Copyright ©The Author(s) 2015. Published by Baishideng Publishing Group Inc. All rights reserved.
World J Hepatol. Jun 28, 2015; 7(12): 1632-1651
Published online Jun 28, 2015. doi: 10.4254/wjh.v7.i12.1632
Guide for diagnosis and treatment of hepatocellular carcinoma
Magdy Hamed Attwa, Shahira Aly El-Etreby
Magdy Hamed Attwa, Shahira Aly El-Etreby, Division of Hepatology and Gastroenterology, Specialized Medical Hospital, Faculty of Medicine, Mansoura University, Mansoura 35516, Egypt
Author contributions: Attwa MH designed, wrote and critically analysed the manuscript; El-Etreby SA performed the research and designed, wrote and revised the manuscript.
Conflict-of-interest: The authors declare that they have no competing interests.
Open-Access: This article is an open-access article which was selected by an in-house editor and fully peer-reviewed by external reviewers. It is distributed in accordance with the Creative Commons Attribution Non Commercial (CC BY-NC 4.0) license, which permits others to distribute, remix, adapt, build upon this work non-commercially, and license their derivative works on different terms, provided the original work is properly cited and the use is non-commercial. See:
Correspondence to: Magdy Hamed Attwa, MD, Division of Hepatology and Gastroenterology, Specialized Medical Hospital, Faculty of Medicine, Mansoura University, Mansoura 35516, Dakahlia Governorate, Egypt.
Telephone: +2-12-22437771 Fax: +2-50-2230129
Received: August 30, 2014
Peer-review started: August 30, 2014
First decision: September 28, 2014
Revised: October 30, 2014
Accepted: May 26, 2015
Article in press: May 27, 2015
Published online: June 28, 2015

Hepatocellular carcinoma (HCC) is ranked as the 5th common type of cancer worldwide and is considered as the 3rd common reason for cancer-related deaths. HCC often occurs on top of a cirrhotic liver. The prognosis is determined by several factors; tumour extension, alpha-fetoprotein (AFP) concentration, histologic subtype of the tumour, degree of liver dysfunction, and the patient’s performance status. HCC prognosis is strongly correlated with diagnostic delay. To date, no ideal screening modality has been developed. Analysis of recent studies showed that AFP assessment lacks adequate sensitivity and specificity for effective surveillance and diagnosis. Many tumour markers have been tested in clinical trials without progressing to routine use in clinical practice. Thus, surveillance is still based on ultrasound (US) examination every 6 mo. Imaging studies for diagnosis of HCC can fall into one of two main categories: routine non-invasive studies such as US, computed tomography (CT), and magnetic resonance imaging, and more specialized invasive techniques including CT during hepatic arteriography and CT arterial portography in addition to the conventional hepatic angiography. This article provides an overview and spotlight on the different diagnostic modalities and treatment options of HCC.

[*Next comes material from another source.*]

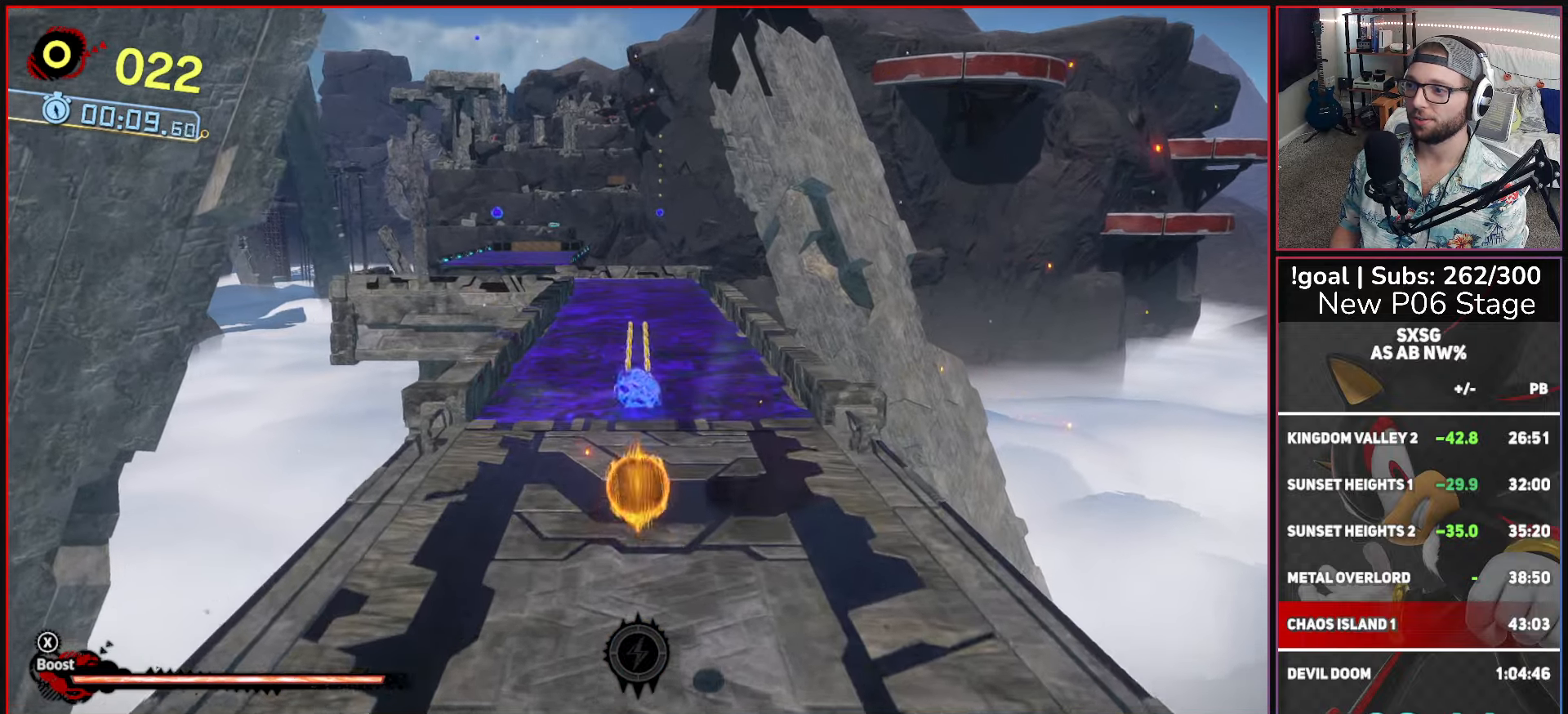
{"buttons": [], "left_stick": "up", "right_stick": "center", "events": [[133, "A", "down"], [350, "A", "up"]]}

Keywords: Diagnosis of hepatocellular carcinoma, Surgical resection, Hepatocellular carcinoma, Liver transplantation, Radiofrequency ablation, Microwave ablation, Percutaneous ethanol or acetic acid ablation, Radio-embolisation, Systemic chemotherapy, Trans-arterial chemoembolisation

Core tip: This review aims to spotlight on the different diagnostic modalities, and treatment options of hepatocellular carcinoma (HCC). Despite lack of adequate sensitivity of ultrasound (US) examination and alpha-fetoprotein, both are still considered the cornerstone for surveillance for HCC. So, a plethora of clinical studies searching for a more ideal tool are running. One of these tools is the microRNAs which can be considered as a promising diagnostic as well as prognostic tool for HCC. This review discusses the diagnostic utility of computed tomography and magnetic resonance imaging, as well as the enhanced US efficacy in diagnosis of HCC. Management of HCC depends on the tumour stage, liver function reserve, and patient performance status, and requires a multidisciplinary approach for optimal treatment. Liver transplantation and hepatic resection are the only curative options in early stage of disease. In addition, radiofrequency ablation is equivalent to surgical resection in well-selected patients. Radioembolization with use of resin or glass sphere appear promising. Novel molecular therapies are also discussed. For patients with advanced disease, sorafenib is the only approved therapy, but novel targeted agents and their combinations are emerging.